ESG has been a buzzword among investors for a while now and the pandemic has pushed these ideas into the mainstream.
“The E and S is very much the growing force that is driving ESG more broadly,” Paul Kinrade, A&M special adviser adds.
Exxon Mobil is the most recent corporate to face pressure from multiple activist investor groups for a failure to address long-term energy transition needs, and Blackrock has also been making statements about voting down directors over climate inaction.
“It’s time to wake up and smell the coffee and start taking serious action about how you can improve the ESG rating,” McKenzie adds.
Industrials and healthcare feel the pressure
As a result of this renewed focus on ESG A&M’s research has found that industrials will be the most targeted sector.
“It obviously plays straight into the ESG domain because clearly there’s waste… they tend to be global businesses so there’s a lot of logistics costs,” McKenzie says
The number of UK industrial firms at risk has grown from 52 in 2019 to 61 and the sector now accounts for 38 per cent of all “at risk” companies.
That said it is extremely unlikely ESG activist campaigns will be limited to the industrials sector, with McKenzie predicting tech firms will come under increased scrutiny.
“[They] will come more into focus as opposed to always referring to the nasty oil companies… people will increasingly start looking at tech companies. When you dive into it… a lot of those companies don’t have very good ESG ratings.”
Healthcare has naturally enjoyed largely positive headlines this year with a proliferation of new healthtech firms as well as more established players like Pfizer and Astrazeneca which have been essential in the fight against the pandemic.
But with scrutiny on big pharma’s pricing strategies for different parts of the world health companies could soon come under pressure from investors.

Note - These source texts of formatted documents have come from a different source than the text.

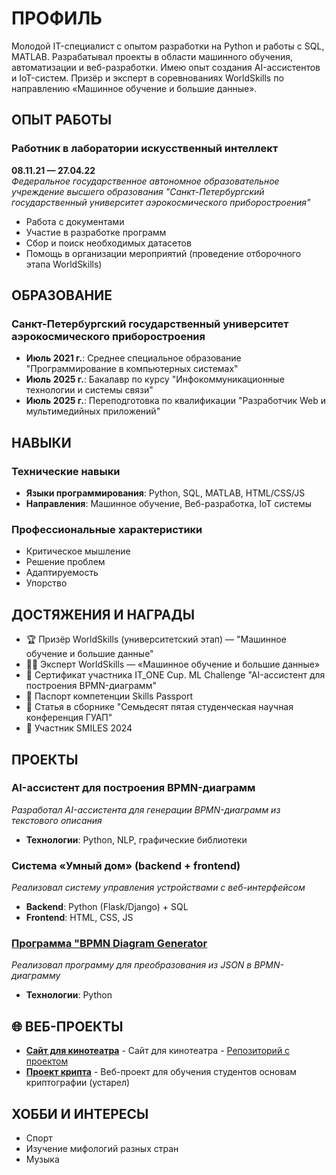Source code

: # ПРОФИЛЬ

Молодой IT-специалист с опытом разработки на Python и работы с SQL, MATLAB. Разрабатывал проекты в области машинного обучения, автоматизации и веб-разработки. Имею опыт создания AI-ассистентов и IoT-систем. Призёр и эксперт в соревнованиях WorldSkills по направлению «Машинное обучение и большие данные».

## ОПЫТ РАБОТЫ

### Работник в лаборатории искусственный интеллект
**08.11.21 — 27.04.22**  
*Федеральное государственное автономное образовательное учреждение высшего образования "Санкт-Петербургский государственный университет аэрокосмического приборостроения"*

- Работа с документами
- Участие в разработке программ
- Сбор и поиск необходимых датасетов
- Помощь в организации мероприятий (проведение отборочного этапа WorldSkills)

## ОБРАЗОВАНИЕ

### Санкт-Петербургский государственный университет аэрокосмического приборостроения

- **Июль 2021 г.**: Среднее специальное образование "Программирование в компьютерных системах"
- **Июль 2025 г.**: Бакалавр по курсу "Инфокоммуникационные технологии и системы связи"
- **Июль 2025 г.**: Переподготовка по квалификации "Разработчик Web и мультимедийных приложений"

## НАВЫКИ

### Технические навыки
- **Языки программирования**: Python, SQL, MATLAB, HTML/CSS/JS
- **Направления**: Машинное обучение, Веб-разработка, IoT системы

### Профессиональные характеристики
- Критическое мышление
- Решение проблем
- Адаптируемость
- Упорство

## ДОСТЯЖЕНИЯ И НАГРАДЫ

- 🏆 Призёр WorldSkills (университетский этап) — "Машинное обучение и большие данные"
- 👨‍🏫 Эксперт WorldSkills — «Машинное обучение и большие данные»
- 📜 Сертификат участника IT_ONE Cup. ML Challenge "AI-ассистент для построения BPMN-диаграмм"
- 📘 Паспорт компетенции Skills Passport
- 📄 Статья в сборнике "Семьдесят пятая студенческая научная конференция ГУАП"
- 🎯 Участник SMILES 2024

## ПРОЕКТЫ

### AI-ассистент для построения BPMN-диаграмм
*Разработал AI-ассистента для генерации BPMN-диаграмм из текстового описания*
- **Технологии**: Python, NLP, графические библиотеки

### Система «Умный дом» (backend + frontend)
*Реализовал систему управления устройствами с веб-интерфейсом*
- **Backend**: Python (Flask/Django) + SQL
- **Frontend**: HTML, CSS, JS

### [Программа "BPMN Diagram Generator](https://github.com/mackarov-gog/BPMN-Diagram-Generator)
*Реализовал программу для преобразования из JSON в BPMN-диаграмму*
- **Технологии**: Python

  

## 🌐 ВЕБ-ПРОЕКТЫ

- **[Сайт для кинотеатра](http://b90525yp.beget.tech/)** - Сайт для кинотеатра - [Репозиторий с проектом](https://github.com/mackarov-gog/Kinosmotr-OLD)
- **[Проект крипта](http://b90525yp.beget.tech/GUAP/)** - Веб-проект для обучения студентов основам криптографии (устарел)

## ХОББИ И ИНТЕРЕСЫ

- Спорт
- Изучение мифологий разных стран
- Музыка





<!--
**mackarov-gog/mackarov-gog** is a ✨ _special_ ✨ repository because its `README.md` (this file) appears on your GitHub profile.

Here are some ideas to get you started:

- 🔭 I’m currently working on ...
- 🌱 I’m currently learning ...
- 👯 I’m looking to collaborate on ...
- 🤔 I’m looking for help with ...
- 💬 Ask me about ...
- 📫 How to reach me: ...
- 😄 Pronouns: ...
- ⚡ Fun fact: ...
-->
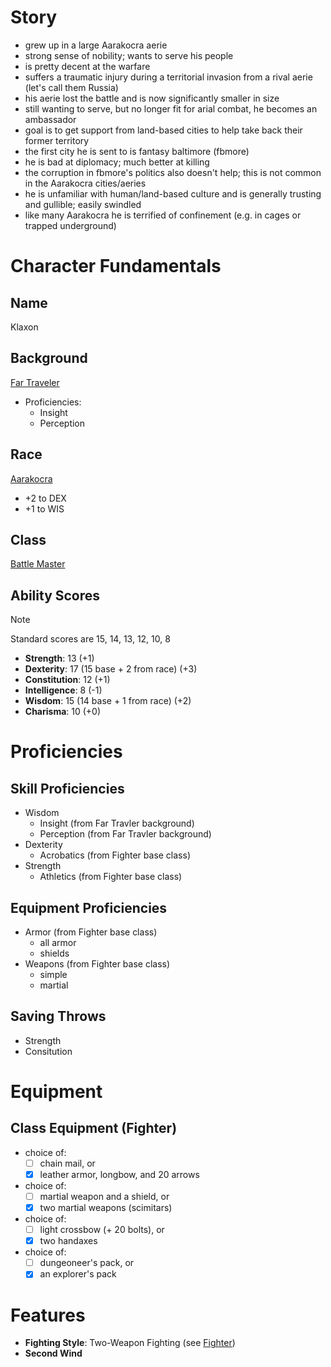
# Story

- grew up in a large Aarakocra aerie
- strong sense of nobility; wants to serve his people
- is pretty decent at the warfare
- suffers a traumatic injury during a territorial invasion from a rival aerie (let's call them Russia)
- his aerie lost the battle and is now significantly smaller in size
- still wanting to serve, but no longer fit for arial combat, he becomes an ambassador
- goal is to get support from land-based cities to help take back their former territory
- the first city he is sent to is fantasy baltimore (fbmore)
- he is bad at diplomacy; much better at killing
- the corruption in fbmore's politics also doesn't help; this is not common in the Aarakocra cities/aeries
- he is unfamiliar with human/land-based culture and is generally trusting and gullible; easily swindled
- like many Aarakocra he is terrified of confinement (e.g. in cages or trapped underground)

# Character Fundamentals

## Name
Klaxon

## Background

[Far Traveler](../concepts/backgrounds.md)

- Proficiencies:
    - Insight
    - Perception

## Race
[Aarakocra](../races/aarakocra.md)

- +2 to DEX
- +1 to WIS

## Class
[Battle Master](../classes/battlemaster.md)

## Ability Scores

> [!NOTE]
> Standard scores are 15, 14, 13, 12, 10, 8

- **Strength**: 13 (+1)
- **Dexterity**: 17 (15 base + 2 from race) (+3)
- **Constitution**: 12 (+1)
- **Intelligence**: 8 (-1)
- **Wisdom**: 15 (14 base + 1 from race) (+2)
- **Charisma**: 10 (+0)

# Proficiencies

## Skill Proficiencies

- Wisdom
    - Insight (from Far Travler background)
    - Perception (from Far Travler background)
- Dexterity
    - Acrobatics (from Fighter base class)
- Strength
    - Athletics (from Fighter base class)

## Equipment Proficiencies

- Armor (from Fighter base class)
    - all armor
    - shields
- Weapons (from Fighter base class)
    - simple
    - martial

## Saving Throws

- Strength
- Consitution

# Equipment

## Class Equipment (Fighter)

 - choice of:
     - [ ] chain mail, or
     - [x] leather armor, longbow, and 20 arrows
 - choice of:
    - [ ] martial weapon and a shield, or
    - [x] two martial weapons (scimitars)
 - choice of:
    - [ ] light crossbow (+ 20 bolts), or
    - [x] two handaxes
 - choice of:
    - [ ] dungeoneer's pack, or
    - [x] an explorer's pack

# Features

 - **Fighting Style**: Two-Weapon Fighting (see [Fighter](../classes/fighter.md))
 - **Second Wind**
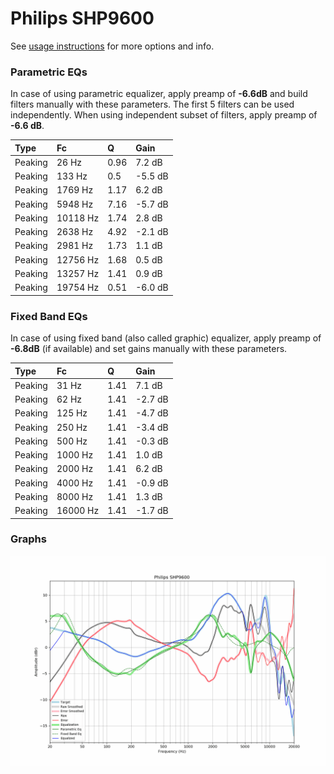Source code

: # Philips SHP9600
See [usage instructions](https://github.com/jaakkopasanen/AutoEq#usage) for more options and info.

### Parametric EQs
In case of using parametric equalizer, apply preamp of **-6.6dB** and build filters manually
with these parameters. The first 5 filters can be used independently.
When using independent subset of filters, apply preamp of **-6.6 dB**.

| Type    | Fc       |    Q | Gain    |
|:--------|:---------|:-----|:--------|
| Peaking | 26 Hz    | 0.96 | 7.2 dB  |
| Peaking | 133 Hz   | 0.5  | -5.5 dB |
| Peaking | 1769 Hz  | 1.17 | 6.2 dB  |
| Peaking | 5948 Hz  | 7.16 | -5.7 dB |
| Peaking | 10118 Hz | 1.74 | 2.8 dB  |
| Peaking | 2638 Hz  | 4.92 | -2.1 dB |
| Peaking | 2981 Hz  | 1.73 | 1.1 dB  |
| Peaking | 12756 Hz | 1.68 | 0.5 dB  |
| Peaking | 13257 Hz | 1.41 | 0.9 dB  |
| Peaking | 19754 Hz | 0.51 | -6.0 dB |

### Fixed Band EQs
In case of using fixed band (also called graphic) equalizer, apply preamp of **-6.8dB**
(if available) and set gains manually with these parameters.

| Type    | Fc       |    Q | Gain    |
|:--------|:---------|:-----|:--------|
| Peaking | 31 Hz    | 1.41 | 7.1 dB  |
| Peaking | 62 Hz    | 1.41 | -2.7 dB |
| Peaking | 125 Hz   | 1.41 | -4.7 dB |
| Peaking | 250 Hz   | 1.41 | -3.4 dB |
| Peaking | 500 Hz   | 1.41 | -0.3 dB |
| Peaking | 1000 Hz  | 1.41 | 1.0 dB  |
| Peaking | 2000 Hz  | 1.41 | 6.2 dB  |
| Peaking | 4000 Hz  | 1.41 | -0.9 dB |
| Peaking | 8000 Hz  | 1.41 | 1.3 dB  |
| Peaking | 16000 Hz | 1.41 | -1.7 dB |

### Graphs
![](./Philips%20SHP9600.png)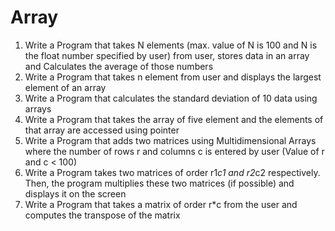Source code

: # Array

1) Write a Program that takes N elements (max. value of N is 100 and N is the float number specified by user) from user, stores data in an array and Calculates the average of those numbers
2) Write a Program that takes n element from user and displays the largest element of an array
3) Write a Program that calculates the standard deviation of 10 data using arrays
4) Write a Program that takes the array of five element and the elements of that array are accessed using pointer
5) Write a Program that adds two matrices using Multidimensional Arrays where the number of rows r and columns c is entered by user (Value of r and c < 100)
6) Write a Program takes two matrices of order r1*c1 and r2*c2 respectively. Then, the program multiplies these two matrices (if possible) and displays it on the screen
7) Write a Program that takes a matrix of order r*c from the user and computes the transpose of the matrix
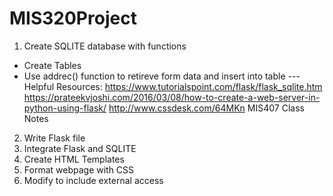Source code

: # MIS320Project


1. Create SQLITE database with functions
  - Create Tables
  - Use addrec() function to retireve form data and insert into table
---Helpful Resources: 
https://www.tutorialspoint.com/flask/flask_sqlite.htm
https://prateekvjoshi.com/2016/03/08/how-to-create-a-web-server-in-python-using-flask/
http://www.cssdesk.com/64MKn
MIS407 Class Notes
                  
2. Write Flask file
3. Integrate Flask and SQLITE
4. Create HTML Templates
5. Format webpage with CSS
6. Modify to include external access 
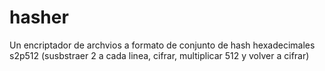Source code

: # hasher
Un encriptador de archvios a formato de conjunto de hash hexadecimales s2p512 (susbstraer 2 a cada linea, cifrar, multiplicar 512 y volver a cifrar)

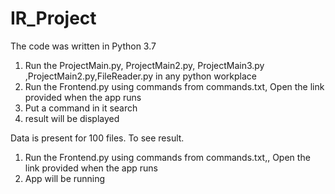 # IR_Project

The code was written in Python 3.7 
 
1. Run the ProjectMain.py, ProjectMain2.py, ProjectMain3.py ,ProjectMain2.py,FileReader.py in any python workplace 
2. Run the Frontend.py using commands from commands.txt, Open the link provided when the app runs 
3. Put a command in it search 
4. result will be displayed 

Data is present for 100 files. To see result. 
1. Run the Frontend.py using commands from commands.txt,, Open the link provided when the app runs 
2. App will be running
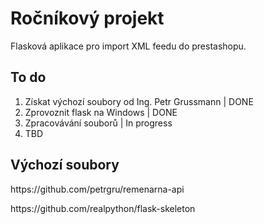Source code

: <h1>Ročníkový projekt</h1>
<p>Flasková aplikace pro import XML feedu do prestashopu.</p>
<h2>To do</h2>
<ol>
  <li>Získat výchozí soubory od Ing. Petr Grussmann | DONE</li>
  <li>Zprovoznit flask na Windows | DONE</li>
  <li>Zpracovávání souborů | In progress</li>
  <li>TBD</li>
</ol>
<h2>Výchozí soubory</h2>
<p>https://github.com/petrgru/remenarna-api</p>
<p>https://github.com/realpython/flask-skeleton</p>
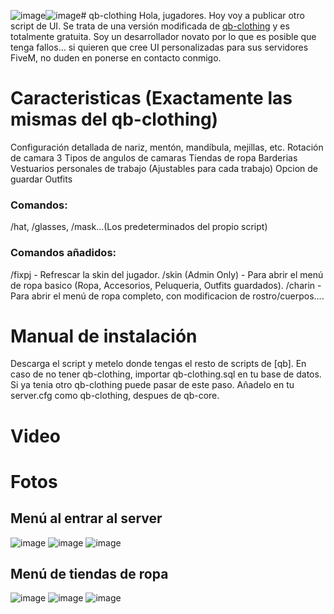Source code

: ![image](https://github.com/user-attachments/assets/bc26be0f-a350-445b-b5d0-b3b39b5120a9)![image](https://github.com/user-attachments/assets/cae78ea6-30d3-4135-bc52-342df7b3efac)# qb-clothing
Hola, jugadores. Hoy voy a publicar otro script de UI. Se trata de una versión modificada de <a href="https://github.com/qbcore-framework/qb-clothing">qb-clothing</a> y es totalmente gratuita. Soy un desarrollador novato por lo que es posible que tenga fallos... si quieren que cree UI personalizadas para sus servidores FiveM, no duden en ponerse en contacto conmigo.

<h1>Caracteristicas (Exactamente las mismas del qb-clothing)</h1>
Configuración detallada de nariz, mentón, mandíbula, mejillas, etc.
Rotación de camara
3 Tipos de angulos de camaras
Tiendas de ropa
Barderias
Vestuarios personales de trabajo (Ajustables para cada trabajo)
Opcion de guardar Outfits
<h3>Comandos:</h3>
/hat, /glasses, /mask...(Los predeterminados del propio script)
<h3>Comandos añadidos:</h3>
/fixpj - Refrescar la skin del jugador.
/skin (Admin Only) - Para abrir el menú de ropa basico (Ropa, Accesorios, Peluqueria, Outfits guardados).
/charin - Para abrir el menú de ropa completo, con modificacion de rostro/cuerpos....

<h1>Manual de instalación</h1>
Descarga el script y metelo donde tengas el resto de scripts de [qb].
En caso de no tener qb-clothing, importar qb-clothing.sql en tu base de datos. Si ya tenia otro qb-clothing puede pasar de este paso.
Añadelo en tu server.cfg como qb-clothing, despues de qb-core.

<h1>Video</h1>


<h1>Fotos</h1>
<h2>Menú al entrar al server</h2>

![image](https://github.com/user-attachments/assets/989ba385-87c9-407d-bdbb-59dc5b7f6700)
![image](https://github.com/user-attachments/assets/e12d743d-02c0-4c95-a06b-ef17416f6df0)
![image](https://github.com/user-attachments/assets/cdabad93-3d93-4bad-a828-935d7d5e65b2)

<h2>Menú de tiendas de ropa</h2>

![image](https://github.com/user-attachments/assets/7ab90ab4-af3c-4bc7-bf16-040dd0089b2d)
![image](https://github.com/user-attachments/assets/7a861186-f129-47f3-a868-5612e290ac7c)
![image](https://github.com/user-attachments/assets/5053cae5-4a02-45f7-86fb-7b1600f1a2f4)
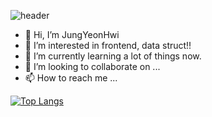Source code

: ![header](https://capsule-render.vercel.app/api?type=waving&color=auto&height=50&section=header&text=YeonHwi%20grass%20world&fontSize=30)

- 👋 Hi, I’m JungYeonHwi
- 👀 I’m interested in frontend, data struct!!
- 🌱 I’m currently learning a lot of things now.
- 💞️ I’m looking to collaborate on ...
- 📫 How to reach me ...

<!---
JungYeonHwi/JungYeonHwi is a ✨ special ✨ repository because its `README.md` (this file) appears on your GitHub profile.
You can click the Preview link to take a look at your changes.
--->

[![Top Langs](https://github-readme-stats.vercel.app/api/top-langs/?username=JungYeonHwi)](https://github.com/JungYeonHwi/github-readme-stats)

“It’s all about the societal licence to operate and people think they’ve got the pricing strategy wrong like we saw with Aids drugs. There will be fuss about it and their ESG rating will go down,” says McKenzie. “This is further amplified by the government funds these firms are receiving and how it’s being used for the public good.”
Issues related to healthcare supply chains could also come into sharp focus next year. “We saw it with companies like Boohoo and healthcare is going to be receiving the same kind of focus. They’re going a good thing at the public level, but how are they driving that in the background?” says Paul.
The pause in activity from activists who were reluctant to be perceived as tone deaf during the height of the crisis will change in the new year.
“It won’t be a sudden avalanche in January… but more campaigns will breed more campaigns because people will see it working… and it will build and you’ll get real momentum,” Kinrade concludes.